[Page images and the text read from them]
++++++

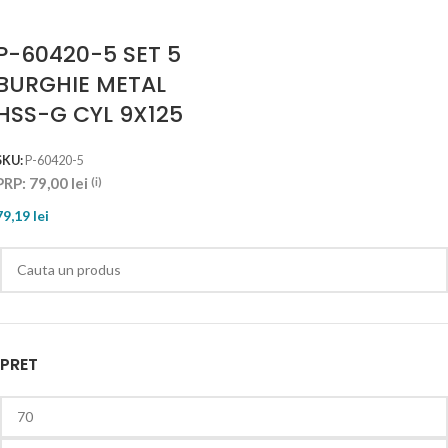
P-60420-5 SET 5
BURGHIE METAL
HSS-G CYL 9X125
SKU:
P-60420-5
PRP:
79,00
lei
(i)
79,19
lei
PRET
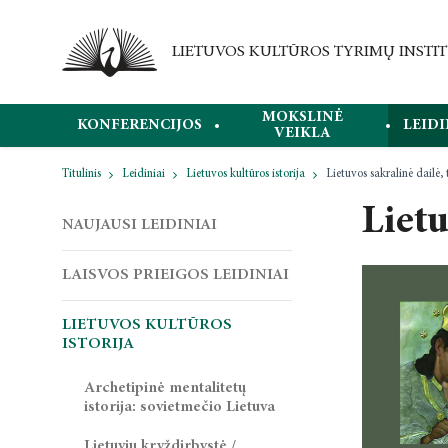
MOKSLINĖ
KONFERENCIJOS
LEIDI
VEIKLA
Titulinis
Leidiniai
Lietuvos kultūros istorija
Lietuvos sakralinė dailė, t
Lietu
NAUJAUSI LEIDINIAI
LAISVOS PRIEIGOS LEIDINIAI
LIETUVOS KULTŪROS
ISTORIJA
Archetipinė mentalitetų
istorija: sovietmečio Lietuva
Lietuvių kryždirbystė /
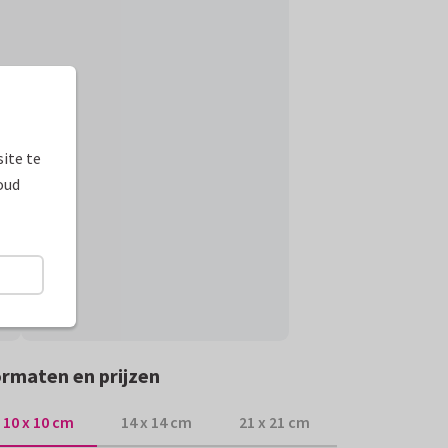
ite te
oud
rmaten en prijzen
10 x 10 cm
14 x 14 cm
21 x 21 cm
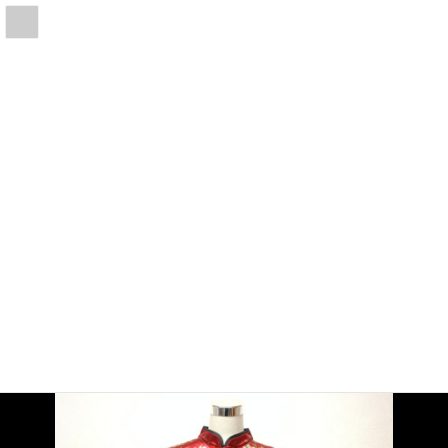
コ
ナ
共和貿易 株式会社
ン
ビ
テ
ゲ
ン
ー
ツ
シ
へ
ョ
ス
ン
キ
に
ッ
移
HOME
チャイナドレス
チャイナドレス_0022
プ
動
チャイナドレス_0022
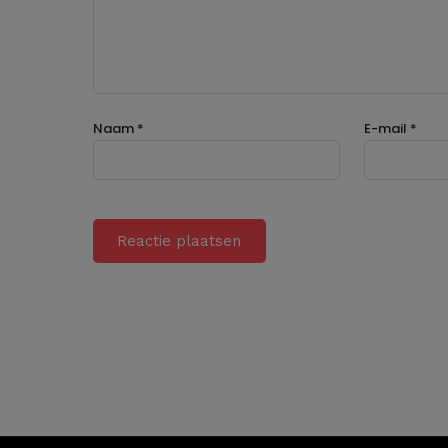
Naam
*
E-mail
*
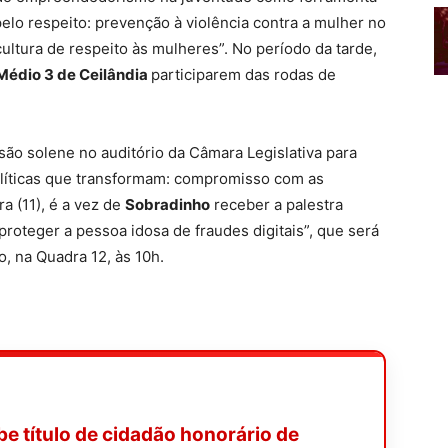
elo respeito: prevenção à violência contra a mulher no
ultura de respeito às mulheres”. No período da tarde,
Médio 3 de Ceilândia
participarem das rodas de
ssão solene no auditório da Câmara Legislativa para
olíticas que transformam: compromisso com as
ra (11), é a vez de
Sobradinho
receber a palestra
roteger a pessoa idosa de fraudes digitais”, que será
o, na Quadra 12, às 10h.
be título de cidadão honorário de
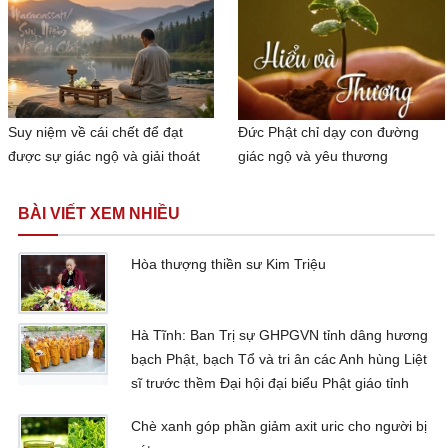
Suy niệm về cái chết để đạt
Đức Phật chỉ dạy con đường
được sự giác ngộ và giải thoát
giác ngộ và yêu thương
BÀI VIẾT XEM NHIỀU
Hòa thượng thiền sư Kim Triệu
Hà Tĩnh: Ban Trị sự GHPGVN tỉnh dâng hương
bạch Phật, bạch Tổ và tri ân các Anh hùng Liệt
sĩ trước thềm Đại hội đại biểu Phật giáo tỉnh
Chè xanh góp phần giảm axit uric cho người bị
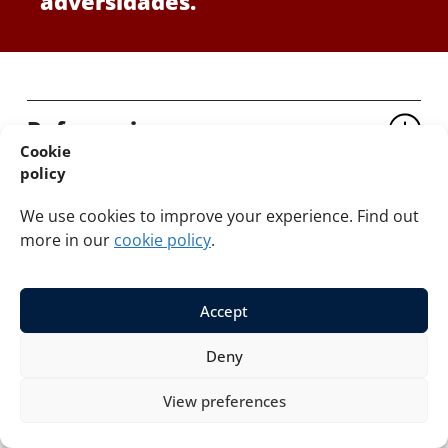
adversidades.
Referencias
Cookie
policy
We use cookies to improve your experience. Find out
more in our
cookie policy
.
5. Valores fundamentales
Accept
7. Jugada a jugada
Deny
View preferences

++++++

# [WHAT TO DO]
Copy out every line of text from the records above, word for word and in the same order, and leave the pictures out.

# [SOLUTION FOR THIS TASK]
P-60420-5 SET 5
BURGHIE METAL
HSS-G CYL 9X125
SKU:
P-60420-5
PRP:
79,00
lei
(i)
79,19
lei
PRET
MOKSLINĖ
KONFERENCIJOS
LEIDI
VEIKLA
Titulinis
Leidiniai
Lietuvos kultūros istorija
Lietuvos sakralinė dailė, t
Lietu
NAUJAUSI LEIDINIAI
LAISVOS PRIEIGOS LEIDINIAI
LIETUVOS KULTŪROS
ISTORIJA
Archetipinė mentalitetų
istorija: sovietmečio Lietuva
Lietuvių kryždirbystė /
ite te
oud
rmaten en prijzen
10 x 10 cm
14 x 14 cm
21 x 21 cm
コ
ナ
共和貿易 株式会社
ン
ビ
テ
ゲ
ン
ー
ツ
シ
へ
ョ
ス
ン
キ
に
ッ
移
HOME
チャイナドレス
チャイナドレス_0022
プ
動
チャイナドレス_0022
Naam
*
E-mail
*
elo respeito: prevenção à violência contra a mulher no
ultura de respeito às mulheres”. No período da tarde,
Médio 3 de Ceilândia
participarem das rodas de
ssão solene no auditório da Câmara Legislativa para
olíticas que transformam: compromisso com as
ra (11), é a vez de
Sobradinho
receber a palestra
roteger a pessoa idosa de fraudes digitais”, que será
o, na Quadra 12, às 10h.
be título de cidadão honorário de
Suy niệm về cái chết để đạt
Đức Phật chỉ dạy con đường
được sự giác ngộ và giải thoát
giác ngộ và yêu thương
BÀI VIẾT XEM NHIỀU
Hòa thượng thiền sư Kim Triệu
Hà Tĩnh: Ban Trị sự GHPGVN tỉnh dâng hương
bạch Phật, bạch Tổ và tri ân các Anh hùng Liệt
sĩ trước thềm Đại hội đại biểu Phật giáo tỉnh
Chè xanh góp phần giảm axit uric cho người bị
adversidades.
Referencias
Cookie
policy
We use cookies to improve your experience. Find out
more in our
cookie policy
.
5. Valores fundamentales
Accept
7. Jugada a jugada
Deny
View preferences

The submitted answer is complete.